PRÄSTÄNKAN
[La vedova del pastore]
Carl Th. Dreyer (SE 1920)
Prästänkan è ambientato nella Norvegia del XVII secolo allora sotto il dominio della corona danese. L’università di Copenaghen controllava perciò i livelli alti dell’istruzione. In questo scenario, tre candidati di teologia sono in lizza per il ruolo di pastore in un grande villaggio. Söfren, il più dinamico dei tre, ha bisogno di ottenere l’incarico per riuscire a sposare la sua fidanzata, Mari. L’incarico gli viene dato, ma solo a condizione che sposi la vedova del suo predecessore, la severa Margarete, già sopravvissuta a tre mariti. Mari lo segue spacciandosi per sua sorella, ma Margarete frustra ogni tentativo dei due innamorati di restare da soli. Un giorno lui sposta una scala per tenere chiusa Margarete in soffitta, invece fa cadere Mari che si infortuna seriamente ed è costretta a letto. Durante la sua convalescenza, i tre approfondiscono la conoscenza reciproca, realizzando di aver tutti sofferto per quelle regole che costringono le persone al matrimonio come unico modo di costruirsi una vita, con il risultato che la felicità di alcuni dipende dalla morte di altri.

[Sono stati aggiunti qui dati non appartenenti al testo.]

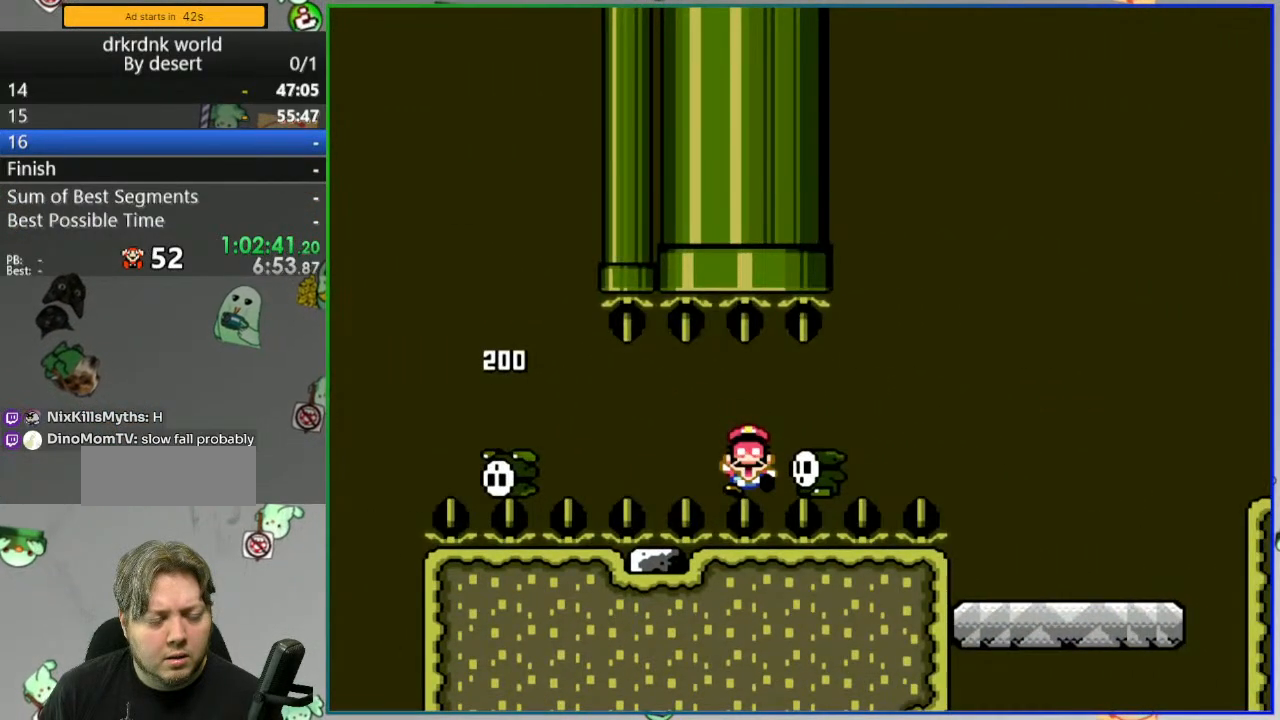
Gameplay with a controller (Nintendo layout); each line is a JSON object with the inputs held at the frame after it. "events" lists button and stick changes between this image and that frame as [ms after this image, input, new state], when the widget could be followed in between. Not read: L3 R3 START.
{"buttons": [], "events": []}
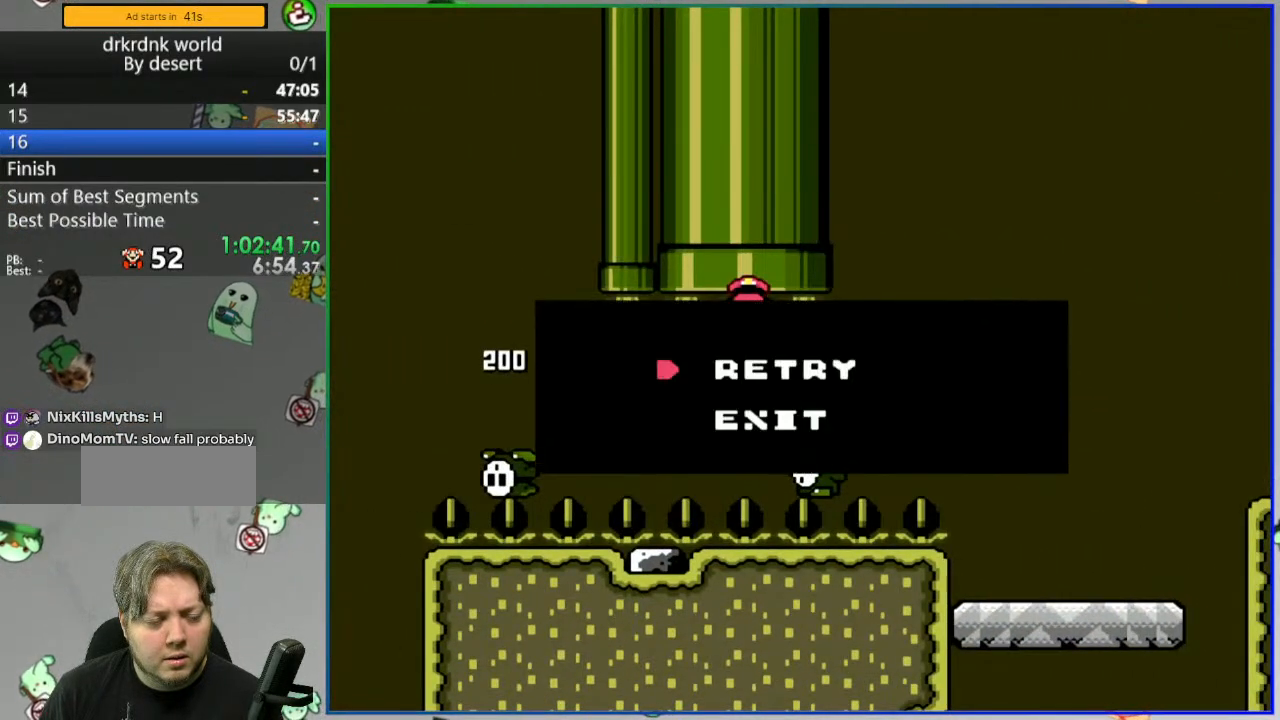
{"buttons": [], "events": []}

Nel corso della sua carriera, Dreyer ha sempre manifestato ammirazione per il cinema muto svedese, in particolare quello di Victor Sjöström, ma con questo film è lui stesso a dare un eccezionale contributo alla cinematografia svedese. Prästänkan segue il classico modello che prevede l’adattamento di una famosa opera letteraria, con una storia ambientata nel passato e un ampio uso dei magnifici paesaggi naturali scandinavi. I personaggi non si dividono in buoni e cattivi, ma sono spesso alle prese con dilemmi morali o psicologici. Il film di Sjöström del 1919 Ingmarssönern (I figli di Ingmar) 1919) era stato apprezzato per l’attenzione ai dettagli folkloristici; Dreyer esalta il realismo etnografico per tutto il film. Nonostante le difficoltà logistiche, sia le scene in esterni che quelle in interni furono girate in autentiche abitazioni seicentesche di Maihaugen, un museo all’aria aperta vicino a Lillehammer. Certi dettagli d’epoca sono bene in mostra, come nel caso dei cucchiai legati da una catena che lo sposo e la sposa utilizzano nel banchetto di nozze, ma il gusto di Dreyer per l’autenticità tocca ogni ambito della produzione. Le comparse, con le loro barbe imponenti, sono personalità locali reclutate grazie all’aiuto del poeta Olav Aukrust, esperto delle tradizioni e della lingua del posto (Aukrust appare nel film come uno dei concorrenti di Söfren).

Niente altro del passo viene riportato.